[[ Data open ]]

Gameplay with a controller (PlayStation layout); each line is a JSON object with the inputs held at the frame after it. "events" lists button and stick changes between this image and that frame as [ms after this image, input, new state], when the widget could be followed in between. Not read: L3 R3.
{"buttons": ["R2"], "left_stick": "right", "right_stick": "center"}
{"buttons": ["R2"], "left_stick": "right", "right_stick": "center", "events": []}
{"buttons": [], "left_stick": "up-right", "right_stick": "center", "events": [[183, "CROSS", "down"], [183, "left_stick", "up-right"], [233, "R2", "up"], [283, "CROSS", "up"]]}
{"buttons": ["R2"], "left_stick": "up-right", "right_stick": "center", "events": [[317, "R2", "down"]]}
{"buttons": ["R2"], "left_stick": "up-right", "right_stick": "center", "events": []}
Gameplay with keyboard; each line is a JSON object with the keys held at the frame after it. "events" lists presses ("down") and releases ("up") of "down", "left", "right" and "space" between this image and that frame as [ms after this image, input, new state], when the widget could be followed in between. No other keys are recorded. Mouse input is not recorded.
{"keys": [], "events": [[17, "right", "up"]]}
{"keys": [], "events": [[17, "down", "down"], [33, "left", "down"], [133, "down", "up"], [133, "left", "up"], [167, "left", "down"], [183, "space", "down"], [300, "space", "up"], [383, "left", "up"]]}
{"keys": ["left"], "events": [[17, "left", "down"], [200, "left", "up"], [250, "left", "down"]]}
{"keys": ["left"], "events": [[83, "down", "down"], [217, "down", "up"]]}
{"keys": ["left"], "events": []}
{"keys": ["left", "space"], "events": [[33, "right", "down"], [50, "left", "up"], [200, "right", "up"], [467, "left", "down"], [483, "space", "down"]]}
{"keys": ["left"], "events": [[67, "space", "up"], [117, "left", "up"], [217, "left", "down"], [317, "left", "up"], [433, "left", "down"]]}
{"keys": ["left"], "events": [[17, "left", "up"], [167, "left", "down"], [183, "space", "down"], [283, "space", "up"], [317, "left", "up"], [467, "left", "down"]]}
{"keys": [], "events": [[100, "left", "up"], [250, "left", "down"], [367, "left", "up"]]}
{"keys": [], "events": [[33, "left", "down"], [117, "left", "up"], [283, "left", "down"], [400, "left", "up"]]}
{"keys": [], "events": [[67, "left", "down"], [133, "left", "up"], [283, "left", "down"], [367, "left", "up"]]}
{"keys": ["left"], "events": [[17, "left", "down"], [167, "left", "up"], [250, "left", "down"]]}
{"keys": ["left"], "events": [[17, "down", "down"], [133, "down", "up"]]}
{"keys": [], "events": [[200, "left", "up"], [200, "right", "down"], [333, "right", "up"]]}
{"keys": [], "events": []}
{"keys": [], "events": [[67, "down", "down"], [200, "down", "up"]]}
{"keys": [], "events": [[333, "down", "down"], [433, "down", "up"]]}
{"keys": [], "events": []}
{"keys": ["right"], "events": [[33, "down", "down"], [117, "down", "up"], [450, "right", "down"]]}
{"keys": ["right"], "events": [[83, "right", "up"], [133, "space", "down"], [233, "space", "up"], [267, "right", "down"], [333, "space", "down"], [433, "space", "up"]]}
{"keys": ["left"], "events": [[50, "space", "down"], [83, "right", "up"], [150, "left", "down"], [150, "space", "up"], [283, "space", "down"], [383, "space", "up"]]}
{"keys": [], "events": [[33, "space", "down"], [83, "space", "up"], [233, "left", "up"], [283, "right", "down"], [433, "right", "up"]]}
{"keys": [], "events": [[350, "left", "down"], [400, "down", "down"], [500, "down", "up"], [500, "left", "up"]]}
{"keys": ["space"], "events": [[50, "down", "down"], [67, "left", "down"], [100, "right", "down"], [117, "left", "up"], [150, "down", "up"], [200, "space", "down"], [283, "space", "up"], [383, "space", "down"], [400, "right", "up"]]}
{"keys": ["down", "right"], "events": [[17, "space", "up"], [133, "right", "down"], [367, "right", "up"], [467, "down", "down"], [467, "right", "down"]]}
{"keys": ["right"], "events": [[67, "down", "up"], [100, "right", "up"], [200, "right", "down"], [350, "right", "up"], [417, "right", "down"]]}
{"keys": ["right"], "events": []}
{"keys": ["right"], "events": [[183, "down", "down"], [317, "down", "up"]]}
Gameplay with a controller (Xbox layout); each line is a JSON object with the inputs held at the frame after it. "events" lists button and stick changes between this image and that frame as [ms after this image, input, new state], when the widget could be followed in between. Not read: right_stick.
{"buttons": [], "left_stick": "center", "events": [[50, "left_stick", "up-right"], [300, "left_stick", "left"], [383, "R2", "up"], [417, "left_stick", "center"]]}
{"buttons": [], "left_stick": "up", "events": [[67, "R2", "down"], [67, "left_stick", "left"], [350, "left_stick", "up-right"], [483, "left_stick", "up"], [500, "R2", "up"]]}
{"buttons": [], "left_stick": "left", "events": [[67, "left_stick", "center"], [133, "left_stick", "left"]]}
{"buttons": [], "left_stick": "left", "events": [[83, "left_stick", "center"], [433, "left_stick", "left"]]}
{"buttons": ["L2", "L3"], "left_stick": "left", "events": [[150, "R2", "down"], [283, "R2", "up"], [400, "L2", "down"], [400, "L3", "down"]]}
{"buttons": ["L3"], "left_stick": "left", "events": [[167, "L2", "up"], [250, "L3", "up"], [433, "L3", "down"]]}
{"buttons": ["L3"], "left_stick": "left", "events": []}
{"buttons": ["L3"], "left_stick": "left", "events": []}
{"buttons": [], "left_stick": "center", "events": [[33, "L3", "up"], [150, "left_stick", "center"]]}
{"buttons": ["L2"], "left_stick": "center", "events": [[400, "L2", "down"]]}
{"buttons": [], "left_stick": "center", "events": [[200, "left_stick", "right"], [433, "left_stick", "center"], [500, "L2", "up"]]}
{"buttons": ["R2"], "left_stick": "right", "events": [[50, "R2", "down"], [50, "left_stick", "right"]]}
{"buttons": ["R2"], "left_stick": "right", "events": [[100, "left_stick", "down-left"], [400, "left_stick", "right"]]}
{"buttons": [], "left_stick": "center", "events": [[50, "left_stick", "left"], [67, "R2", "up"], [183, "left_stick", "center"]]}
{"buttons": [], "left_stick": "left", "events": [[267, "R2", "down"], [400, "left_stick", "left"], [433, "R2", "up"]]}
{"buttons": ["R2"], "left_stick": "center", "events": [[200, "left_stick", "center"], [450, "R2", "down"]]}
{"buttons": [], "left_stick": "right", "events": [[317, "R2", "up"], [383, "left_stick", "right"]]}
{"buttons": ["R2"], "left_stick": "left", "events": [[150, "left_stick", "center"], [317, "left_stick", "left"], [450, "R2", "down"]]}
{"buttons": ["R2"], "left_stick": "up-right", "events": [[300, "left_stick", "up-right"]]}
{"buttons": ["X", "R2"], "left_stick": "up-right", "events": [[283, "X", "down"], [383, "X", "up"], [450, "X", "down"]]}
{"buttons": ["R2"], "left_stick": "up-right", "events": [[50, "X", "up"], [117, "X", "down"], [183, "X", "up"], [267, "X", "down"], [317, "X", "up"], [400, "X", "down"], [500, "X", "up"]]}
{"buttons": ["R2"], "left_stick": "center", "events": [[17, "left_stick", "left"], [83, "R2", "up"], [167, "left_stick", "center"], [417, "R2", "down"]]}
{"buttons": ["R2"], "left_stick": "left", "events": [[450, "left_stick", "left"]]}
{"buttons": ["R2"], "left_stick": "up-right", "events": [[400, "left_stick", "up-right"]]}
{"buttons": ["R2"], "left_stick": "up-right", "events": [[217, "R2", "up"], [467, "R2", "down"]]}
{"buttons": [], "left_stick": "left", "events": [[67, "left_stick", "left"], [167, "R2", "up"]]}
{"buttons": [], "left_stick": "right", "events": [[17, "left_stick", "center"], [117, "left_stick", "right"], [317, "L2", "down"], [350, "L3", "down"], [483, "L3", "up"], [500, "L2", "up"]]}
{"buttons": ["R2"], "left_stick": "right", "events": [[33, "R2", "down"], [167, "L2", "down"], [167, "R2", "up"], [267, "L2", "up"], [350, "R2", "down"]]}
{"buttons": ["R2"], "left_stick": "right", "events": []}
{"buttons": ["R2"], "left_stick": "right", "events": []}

[[ Data closed ]]

For every line of the records that includes the string "input", add one to a tally; the answer is that tally alone.

:: Answer below ::
3